Please write out the listing again, starting at its beginning and ending at the line containing "japonaise permet de détendre les tensions", and substitute "Versandzeit" for "Lieferzeit" while keeping everything else unchanged.

((

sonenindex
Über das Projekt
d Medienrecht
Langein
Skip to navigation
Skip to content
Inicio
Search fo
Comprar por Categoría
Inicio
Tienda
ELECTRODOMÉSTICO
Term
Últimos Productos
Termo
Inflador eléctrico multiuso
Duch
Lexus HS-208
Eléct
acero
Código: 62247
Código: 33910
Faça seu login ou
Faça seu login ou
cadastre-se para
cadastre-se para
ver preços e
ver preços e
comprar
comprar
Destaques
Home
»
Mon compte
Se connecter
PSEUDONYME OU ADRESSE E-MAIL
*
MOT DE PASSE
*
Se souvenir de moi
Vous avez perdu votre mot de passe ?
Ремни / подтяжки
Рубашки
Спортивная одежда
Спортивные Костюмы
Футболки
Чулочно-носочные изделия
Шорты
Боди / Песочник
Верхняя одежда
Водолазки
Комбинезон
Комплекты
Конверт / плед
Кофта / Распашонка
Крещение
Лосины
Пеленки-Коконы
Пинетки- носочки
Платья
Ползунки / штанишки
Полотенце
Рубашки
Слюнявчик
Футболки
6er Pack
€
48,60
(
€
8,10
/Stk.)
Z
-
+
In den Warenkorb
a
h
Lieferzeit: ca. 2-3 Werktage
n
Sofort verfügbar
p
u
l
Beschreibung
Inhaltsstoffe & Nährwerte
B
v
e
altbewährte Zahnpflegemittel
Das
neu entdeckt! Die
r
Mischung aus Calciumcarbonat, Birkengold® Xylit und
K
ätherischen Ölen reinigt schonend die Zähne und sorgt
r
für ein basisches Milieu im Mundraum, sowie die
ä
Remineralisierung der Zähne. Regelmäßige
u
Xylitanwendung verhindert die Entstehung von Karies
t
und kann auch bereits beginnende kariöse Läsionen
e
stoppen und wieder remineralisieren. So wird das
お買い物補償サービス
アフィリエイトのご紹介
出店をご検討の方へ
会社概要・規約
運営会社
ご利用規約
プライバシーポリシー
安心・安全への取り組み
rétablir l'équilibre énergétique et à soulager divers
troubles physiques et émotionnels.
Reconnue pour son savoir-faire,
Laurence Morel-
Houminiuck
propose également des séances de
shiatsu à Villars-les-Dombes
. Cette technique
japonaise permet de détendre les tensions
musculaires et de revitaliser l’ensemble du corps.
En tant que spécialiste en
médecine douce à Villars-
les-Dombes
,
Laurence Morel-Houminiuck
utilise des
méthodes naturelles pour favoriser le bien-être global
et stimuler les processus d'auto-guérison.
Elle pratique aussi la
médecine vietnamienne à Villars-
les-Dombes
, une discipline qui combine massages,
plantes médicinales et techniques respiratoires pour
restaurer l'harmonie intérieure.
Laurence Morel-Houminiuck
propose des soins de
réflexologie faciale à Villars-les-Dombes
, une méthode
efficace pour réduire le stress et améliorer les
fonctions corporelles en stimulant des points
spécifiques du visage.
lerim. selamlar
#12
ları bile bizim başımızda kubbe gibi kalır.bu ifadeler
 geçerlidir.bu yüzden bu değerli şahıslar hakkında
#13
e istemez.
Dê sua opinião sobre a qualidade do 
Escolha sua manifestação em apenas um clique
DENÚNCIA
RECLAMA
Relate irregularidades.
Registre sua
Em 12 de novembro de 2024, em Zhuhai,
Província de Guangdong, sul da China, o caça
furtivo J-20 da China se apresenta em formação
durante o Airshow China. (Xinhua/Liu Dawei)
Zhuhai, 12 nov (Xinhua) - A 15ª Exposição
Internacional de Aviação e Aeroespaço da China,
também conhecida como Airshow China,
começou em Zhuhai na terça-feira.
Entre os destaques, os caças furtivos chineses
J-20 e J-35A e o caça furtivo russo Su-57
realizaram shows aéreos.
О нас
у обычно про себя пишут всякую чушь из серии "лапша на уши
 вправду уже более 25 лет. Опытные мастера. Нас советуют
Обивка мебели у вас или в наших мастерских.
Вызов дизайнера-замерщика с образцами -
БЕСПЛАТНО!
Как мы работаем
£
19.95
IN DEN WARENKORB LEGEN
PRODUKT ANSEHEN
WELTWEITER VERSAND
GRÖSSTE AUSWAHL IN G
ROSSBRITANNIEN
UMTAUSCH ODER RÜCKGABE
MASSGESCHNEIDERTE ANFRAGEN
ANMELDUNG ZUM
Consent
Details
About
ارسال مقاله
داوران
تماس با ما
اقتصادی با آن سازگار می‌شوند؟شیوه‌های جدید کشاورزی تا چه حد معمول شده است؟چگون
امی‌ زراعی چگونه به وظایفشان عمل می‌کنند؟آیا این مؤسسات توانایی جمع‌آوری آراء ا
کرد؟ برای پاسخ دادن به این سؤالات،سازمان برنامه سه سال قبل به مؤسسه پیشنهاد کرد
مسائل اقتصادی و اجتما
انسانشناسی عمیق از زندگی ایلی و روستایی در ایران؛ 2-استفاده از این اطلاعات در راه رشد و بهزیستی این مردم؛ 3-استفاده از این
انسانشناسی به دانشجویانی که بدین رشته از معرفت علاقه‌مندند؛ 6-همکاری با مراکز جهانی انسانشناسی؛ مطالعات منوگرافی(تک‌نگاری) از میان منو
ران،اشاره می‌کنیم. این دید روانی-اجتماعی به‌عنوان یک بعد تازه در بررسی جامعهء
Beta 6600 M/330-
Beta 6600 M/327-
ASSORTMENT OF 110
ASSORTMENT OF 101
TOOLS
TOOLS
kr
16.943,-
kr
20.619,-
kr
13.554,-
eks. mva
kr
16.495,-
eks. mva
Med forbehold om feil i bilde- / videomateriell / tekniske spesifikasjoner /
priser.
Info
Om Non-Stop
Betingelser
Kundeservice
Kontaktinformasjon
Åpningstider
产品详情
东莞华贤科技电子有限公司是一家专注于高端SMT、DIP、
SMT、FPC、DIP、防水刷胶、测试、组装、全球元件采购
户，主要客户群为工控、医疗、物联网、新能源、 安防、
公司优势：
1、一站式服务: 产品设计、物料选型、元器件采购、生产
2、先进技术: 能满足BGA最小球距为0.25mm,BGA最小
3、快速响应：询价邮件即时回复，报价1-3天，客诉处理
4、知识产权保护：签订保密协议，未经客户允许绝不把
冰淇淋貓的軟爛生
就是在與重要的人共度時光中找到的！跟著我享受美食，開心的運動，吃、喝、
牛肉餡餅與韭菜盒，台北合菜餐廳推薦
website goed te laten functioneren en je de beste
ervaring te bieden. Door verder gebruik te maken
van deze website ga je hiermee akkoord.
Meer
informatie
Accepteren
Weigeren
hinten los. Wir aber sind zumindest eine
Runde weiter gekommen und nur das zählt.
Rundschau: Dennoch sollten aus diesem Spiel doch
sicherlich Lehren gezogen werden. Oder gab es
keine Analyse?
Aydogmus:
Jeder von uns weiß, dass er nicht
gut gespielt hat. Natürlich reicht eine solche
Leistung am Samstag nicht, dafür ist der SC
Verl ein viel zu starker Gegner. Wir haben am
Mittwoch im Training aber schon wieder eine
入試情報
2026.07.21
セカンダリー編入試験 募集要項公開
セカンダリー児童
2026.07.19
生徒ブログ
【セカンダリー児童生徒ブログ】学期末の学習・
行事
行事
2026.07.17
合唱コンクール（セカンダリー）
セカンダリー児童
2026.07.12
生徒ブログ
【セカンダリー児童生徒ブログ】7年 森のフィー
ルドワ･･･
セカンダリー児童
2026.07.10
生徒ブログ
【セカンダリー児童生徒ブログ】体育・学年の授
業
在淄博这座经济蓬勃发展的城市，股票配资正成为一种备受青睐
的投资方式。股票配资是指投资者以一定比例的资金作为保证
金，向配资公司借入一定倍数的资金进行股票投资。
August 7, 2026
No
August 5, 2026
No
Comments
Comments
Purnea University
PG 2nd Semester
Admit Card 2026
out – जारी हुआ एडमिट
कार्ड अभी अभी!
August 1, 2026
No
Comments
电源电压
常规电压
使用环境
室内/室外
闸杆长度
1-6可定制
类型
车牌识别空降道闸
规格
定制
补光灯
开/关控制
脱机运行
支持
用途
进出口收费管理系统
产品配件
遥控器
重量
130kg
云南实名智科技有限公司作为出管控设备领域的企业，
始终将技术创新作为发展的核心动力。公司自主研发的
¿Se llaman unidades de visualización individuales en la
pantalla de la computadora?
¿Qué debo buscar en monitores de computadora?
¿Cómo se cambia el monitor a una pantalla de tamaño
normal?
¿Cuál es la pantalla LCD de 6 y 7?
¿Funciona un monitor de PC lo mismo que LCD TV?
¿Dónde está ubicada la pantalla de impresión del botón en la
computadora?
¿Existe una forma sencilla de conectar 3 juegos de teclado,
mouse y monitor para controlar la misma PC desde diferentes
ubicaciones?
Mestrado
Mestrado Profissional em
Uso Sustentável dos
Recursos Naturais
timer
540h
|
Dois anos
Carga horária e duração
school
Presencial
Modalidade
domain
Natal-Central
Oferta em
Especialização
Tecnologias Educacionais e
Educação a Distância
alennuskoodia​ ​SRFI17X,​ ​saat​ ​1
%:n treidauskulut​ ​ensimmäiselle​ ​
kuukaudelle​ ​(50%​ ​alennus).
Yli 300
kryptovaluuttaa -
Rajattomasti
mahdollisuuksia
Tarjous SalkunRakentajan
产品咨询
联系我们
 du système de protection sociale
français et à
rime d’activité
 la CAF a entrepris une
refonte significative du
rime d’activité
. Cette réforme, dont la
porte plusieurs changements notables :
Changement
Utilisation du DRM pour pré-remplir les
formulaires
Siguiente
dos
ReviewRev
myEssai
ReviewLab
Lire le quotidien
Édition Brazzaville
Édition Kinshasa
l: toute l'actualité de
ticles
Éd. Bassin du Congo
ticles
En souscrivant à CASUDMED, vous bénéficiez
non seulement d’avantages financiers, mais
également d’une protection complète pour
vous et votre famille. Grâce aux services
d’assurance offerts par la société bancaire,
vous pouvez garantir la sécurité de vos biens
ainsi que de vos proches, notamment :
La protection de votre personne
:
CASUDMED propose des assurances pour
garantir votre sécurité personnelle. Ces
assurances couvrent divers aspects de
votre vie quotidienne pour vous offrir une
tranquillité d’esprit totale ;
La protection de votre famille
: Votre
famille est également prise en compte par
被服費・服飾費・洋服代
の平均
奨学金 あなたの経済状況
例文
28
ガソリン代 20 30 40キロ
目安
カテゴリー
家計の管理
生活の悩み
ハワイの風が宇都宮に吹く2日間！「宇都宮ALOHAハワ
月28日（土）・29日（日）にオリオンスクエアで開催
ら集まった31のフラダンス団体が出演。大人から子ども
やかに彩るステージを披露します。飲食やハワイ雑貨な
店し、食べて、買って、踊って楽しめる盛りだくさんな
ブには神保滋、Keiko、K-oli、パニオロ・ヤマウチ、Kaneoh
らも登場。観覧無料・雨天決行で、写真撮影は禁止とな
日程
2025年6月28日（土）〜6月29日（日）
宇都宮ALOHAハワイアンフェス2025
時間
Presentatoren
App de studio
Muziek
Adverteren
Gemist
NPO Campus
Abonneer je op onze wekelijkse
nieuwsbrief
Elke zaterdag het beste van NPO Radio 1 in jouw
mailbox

))

Solution below ->
sonenindex
Über das Projekt
d Medienrecht
Langein
Skip to navigation
Skip to content
Inicio
Search fo
Comprar por Categoría
Inicio
Tienda
ELECTRODOMÉSTICO
Term
Últimos Productos
Termo
Inflador eléctrico multiuso
Duch
Lexus HS-208
Eléct
acero
Código: 62247
Código: 33910
Faça seu login ou
Faça seu login ou
cadastre-se para
cadastre-se para
ver preços e
ver preços e
comprar
comprar
Destaques
Home
»
Mon compte
Se connecter
PSEUDONYME OU ADRESSE E-MAIL
*
MOT DE PASSE
*
Se souvenir de moi
Vous avez perdu votre mot de passe ?
Ремни / подтяжки
Рубашки
Спортивная одежда
Спортивные Костюмы
Футболки
Чулочно-носочные изделия
Шорты
Боди / Песочник
Верхняя одежда
Водолазки
Комбинезон
Комплекты
Конверт / плед
Кофта / Распашонка
Крещение
Лосины
Пеленки-Коконы
Пинетки- носочки
Платья
Ползунки / штанишки
Полотенце
Рубашки
Слюнявчик
Футболки
6er Pack
€
48,60
(
€
8,10
/Stk.)
Z
-
+
In den Warenkorb
a
h
Versandzeit: ca. 2-3 Werktage
n
Sofort verfügbar
p
u
l
Beschreibung
Inhaltsstoffe & Nährwerte
B
v
e
altbewährte Zahnpflegemittel
Das
neu entdeckt! Die
r
Mischung aus Calciumcarbonat, Birkengold® Xylit und
K
ätherischen Ölen reinigt schonend die Zähne und sorgt
r
für ein basisches Milieu im Mundraum, sowie die
ä
Remineralisierung der Zähne. Regelmäßige
u
Xylitanwendung verhindert die Entstehung von Karies
t
und kann auch bereits beginnende kariöse Läsionen
e
stoppen und wieder remineralisieren. So wird das
お買い物補償サービス
アフィリエイトのご紹介
出店をご検討の方へ
会社概要・規約
運営会社
ご利用規約
プライバシーポリシー
安心・安全への取り組み
rétablir l'équilibre énergétique et à soulager divers
troubles physiques et émotionnels.
Reconnue pour son savoir-faire,
Laurence Morel-
Houminiuck
propose également des séances de
shiatsu à Villars-les-Dombes
. Cette technique
japonaise permet de détendre les tensions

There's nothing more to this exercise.